How concentrated are Public VC portfolios in SpaceX, OpenAI and Anthropic?
And what happens after these companies list?
The frenzy around private market AI has reached fever pitch.
Public VCs (“PVCs”, such as DXYZ, VCX and RVI) have all benefited from this clamor for access to the major three private AI players (SpaceX, OpenAI and Anthropic). A momentum trade is well underway, where each PVC could potentially be considered a proxy stock for the underlying AI companies.
Figure 1 shows the percentage of NAV for each PVC in the big three private AI companies (based on latest public filings).
Figure 1. % of NAV in top three private AI companies (per latest public filings)
The market response to this portfolio construction has been strong. Since 1 May 2026 alone (just 10 days ago), VCX (with a slim float) has risen over 150%, while DXYZ is up 88% and RVI is up 42%. The S&P (which itself is on fire) is up a measly 3%. See Figure 2.
Figure 2 Select PVC share prices vs S&P 500 from 1 May 2026 (re-based to 100)
Each PVC is trading at a significant premium to NAV as retail investors seek ownership of these companies prior to their respective rumored listings. These three PVCs are trading at an average share price to NAV multiple of 5.9x (premium to NAV of 490%).
Figure 3 Share price to NAV multiple for select PVCs since listing (as at 11 May)
What happens after the AI companies go public?
The key question is whether these premiums are sustainable once the underlying assets themselves become publicly traded. Are PVCs permanent access platforms deserving structural premia, or temporary scarcity vehicles whose premiums disappear once the underlying assets become liquid?
You could argue that each of these private AI assets are experiencing such strong revenue growth that each continues to be undervalued. Anthropic is approaching a valuation in the secondary markets of $1 trillion, based on spectacular reported revenue growth to $30bn annualized run-rate by April 2026. Revenue guidance continues to be revised upwards.

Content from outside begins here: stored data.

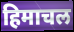
हिमाचल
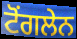
ਟੋਂਗਲੇਨ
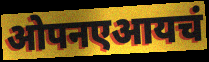
ओपनएआयचं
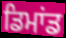
ਡਿਮਾਂਡ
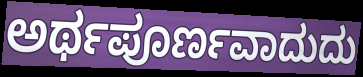
ಅರ್ಥಪೂರ್ಣವಾದುದು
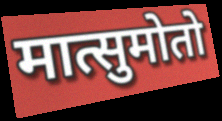
मात्सुमोतो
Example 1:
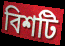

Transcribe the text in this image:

বিশটি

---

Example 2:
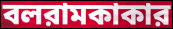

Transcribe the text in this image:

বলরামকাকার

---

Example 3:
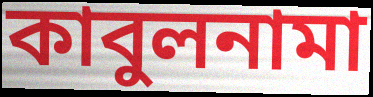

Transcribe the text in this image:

কাবুলনামা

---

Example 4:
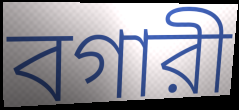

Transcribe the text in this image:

বগারী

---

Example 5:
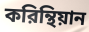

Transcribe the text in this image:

করিন্থিয়ান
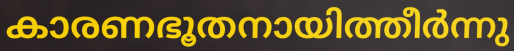
കാരണഭൂതനായിത്തീർന്നു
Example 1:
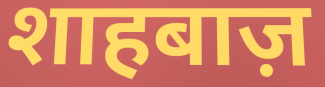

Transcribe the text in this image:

शाहबाज़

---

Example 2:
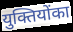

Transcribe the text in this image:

युक्तियोंका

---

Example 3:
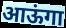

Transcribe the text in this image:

आऊंगा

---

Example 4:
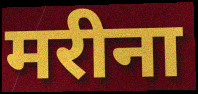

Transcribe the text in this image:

मरीना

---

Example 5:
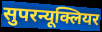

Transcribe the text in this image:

सुपरन्यूक्लियर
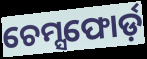
ଚେମ୍ସଫୋର୍ଡ଼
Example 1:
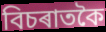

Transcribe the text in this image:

বিচৰাতকৈ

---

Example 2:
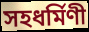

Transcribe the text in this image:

সহধৰ্মিণী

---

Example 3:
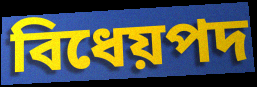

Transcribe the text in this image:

বিধেয়পদ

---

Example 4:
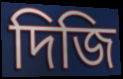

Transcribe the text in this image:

দিজি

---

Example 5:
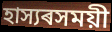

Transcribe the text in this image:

হাস্যৰসময়ী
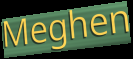
Meghen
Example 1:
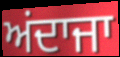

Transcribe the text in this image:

ਅਂਦਾਜਾ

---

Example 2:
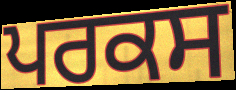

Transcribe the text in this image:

ਪਰਕਸ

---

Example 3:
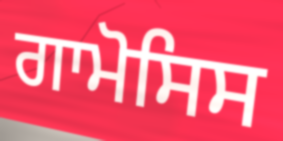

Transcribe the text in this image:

ਗਾਮੋਸਿਸ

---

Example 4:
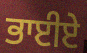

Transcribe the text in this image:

ਭਾਈਏ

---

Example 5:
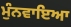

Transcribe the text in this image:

ਮੁੰਨਵਾਇਆ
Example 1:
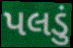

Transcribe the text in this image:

પલડું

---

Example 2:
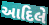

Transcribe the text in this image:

આદિલે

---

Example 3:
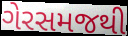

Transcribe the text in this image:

ગેરસમજથી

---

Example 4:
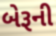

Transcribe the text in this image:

બેરૂની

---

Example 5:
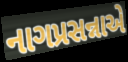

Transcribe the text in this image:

નાગપ્રસન્નાએ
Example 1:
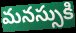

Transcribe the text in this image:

Under this framework, it may make sense for PVCs to retain positions post listing rather than immediately distributing or exiting them.
The mandates of the PVCs are primarily focused on private assets, but the CEOs of DXYZ and VCX respectively have publicly stated that they have some discretion to hold on to public assets:
“Our mandate is to provide exposure to what we believe to be 100 of the top venture-backed *private* technology companies. That said, especially as we’ll own larger positions in some companies, we maintain discretion to manage this. With that in mind, as portfolio companies go public we generally hold on to their shares and systematically divest over time.”
The private companies want long-term holders. Investors want us giving them exposure to private tech, which otherwise they can’t usually get access to. After ServiceTitan went public, we sold the majority of our shares.
Nevertheless, there is a strong argument that the scarcity premium currently embedded in these vehicles could compress materially once investors are able to access the underlying assets directly in public markets.
Retail investors will simply be able to buy SpaceX in the open market, so why do you need the PVC wrapper? And why pay a premium in the PVC wrapper?
The obvious counterargument is that PVCs could continue to command premiums if investors believe they will repeatedly gain access to future generations of high demand private companies prior to IPO. In that sense, the vehicles themselves become perpetual access platforms rather than simple holding companies.
Indeed, the IPOs of the three AI companies will generate significant liquidity for the PVCs who will then be looking to reinvest any undistributed cash into the next generation of power law companies.
Concluding thoughts: SPV ownership
One additional consideration is the growing use of SPV structures to gain exposure to highly competitive private deals. In many cases, PVC exposure to companies such as SpaceX, OpenAI and Anthropic is indirect, layered through various SPV arrangements.
This structure is increasingly attracting scrutiny, particularly as leading private companies seek tighter control over their cap tables and secondary trading activity.
Anthropic today updated their policy to address this exact point:
Any sale or transfer of Anthropic stock, or any interest in Anthropic stock, that has not been approved by our Board of Directors is void and will not be recognized on our books and records.
None of this necessarily implies wrongdoing or misrepresentation by PVCs. However, it does highlight the complexity of indirect ownership structures in late stage private markets. Investors may ultimately discover that their economic exposure differs materially from their assumptions regarding direct ownership, transferability, governance rights or liquidity.
The eventual transition of these assets into public markets will therefore be an important test, not only for the valuations of OpenAI, Anthropic and SpaceX themselves, but also for the durability of the premium investors are currently willing to pay for private market access (especially investments held in opaque SPV structures).